Nella missiva si precisa che, dopo un incontro, fra buona parte dei 239 cittadini “Amici”, si sollecita la prima cittadina “ad esprimersi pubblicamente sulle intenzioni dell’Amministrazione comunale circa il ripristino, la salvaguardia, il riassetto del giardino stesso che, creato nel 1200, presenta alberi secolari sul lato nord dell’antica chiesa di San Domenico completandone la maestosità. Fino a un paio di decenni fa risultava essere uno degli angoli più suggestivi del centro storico.
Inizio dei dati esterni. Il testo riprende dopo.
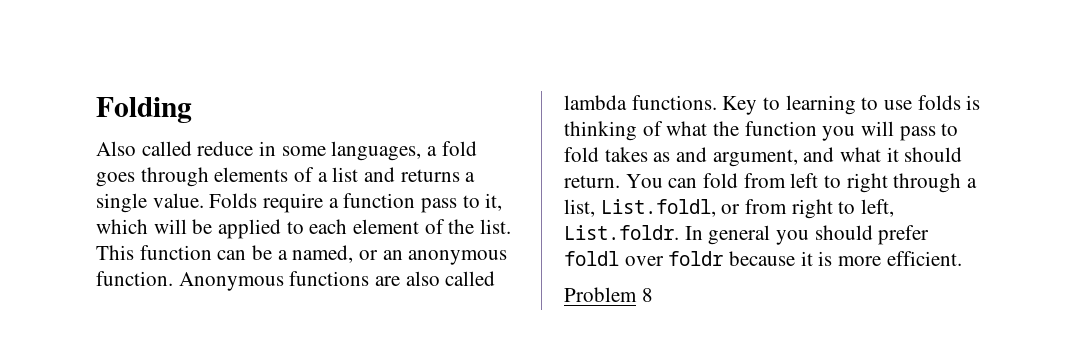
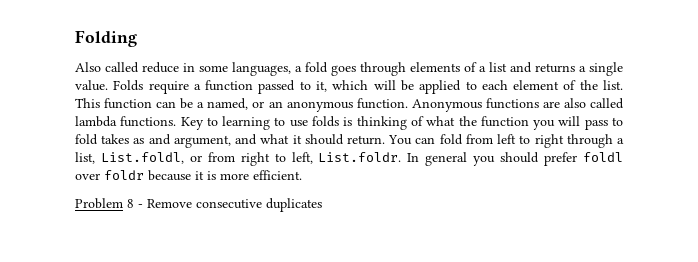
[421,198,458,213] pass -> [258,80,296,94] passed
(653, 295) none -> [138,198,322,212] - Remove consecutive duplicates

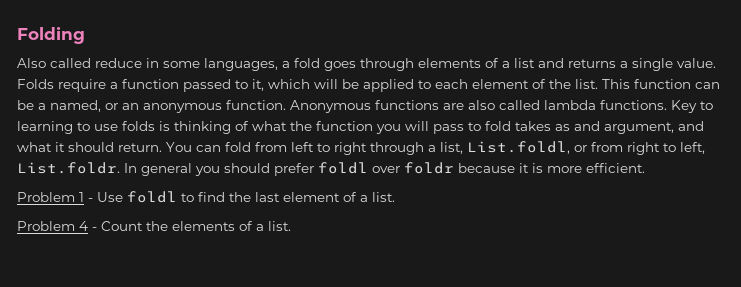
[127,198,322,212] 8 - Remove consecutive duplicates -> [79,191,395,203] [17,221,291,231] 1 - Use foldl to find the last element of a list. // Problem 4 - Count the elements of a list.

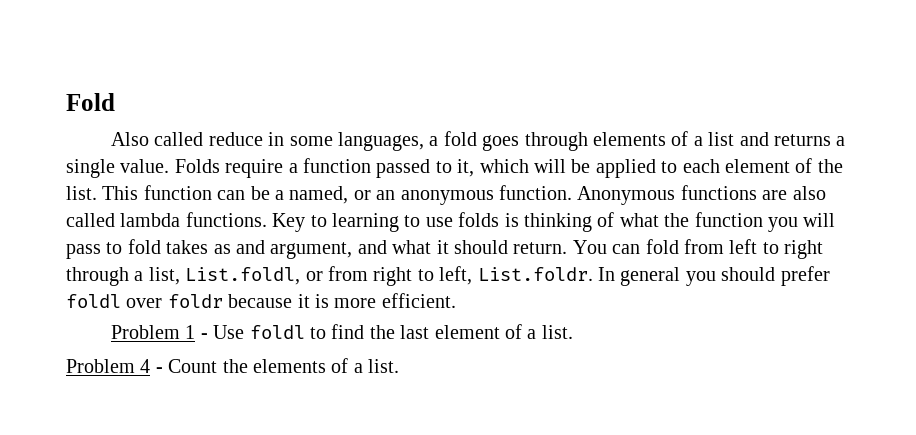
[17,27,85,44] Folding -> [66,93,115,111] Fold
Purtroppo, in particolare nell’ultimo decennio, le amministrazioni succedutesi hanno gradualmente abbandonato la manutenzione del giardino: alberi e cespugli andati persi e mai più ripiantati, aiuole un tempo curate e fiorite nelle quali da tempo crescono soltanto erbacce, illuminazione spesso fatiscente”.

Alla sindaca “si chiede che qualsiasi intervento o studio in atto relativo a questo spazio del pieno centro sia reso pubblico con facile possibilità di accesso e consultazione da parte dei cittadini e si auspica che ogni analisi o approfondimento dello stato di quanto il giardino ospita venga effettuato da esperti qualificati e dotati di una specifica preparazione per alberature di tale rilevanza. Riteniamo che ciò sia estremamente importante per il ripristino e il successivo mantenimento di un giardino dal valore storico, per poterlo recuperare dall’attuale degrado”.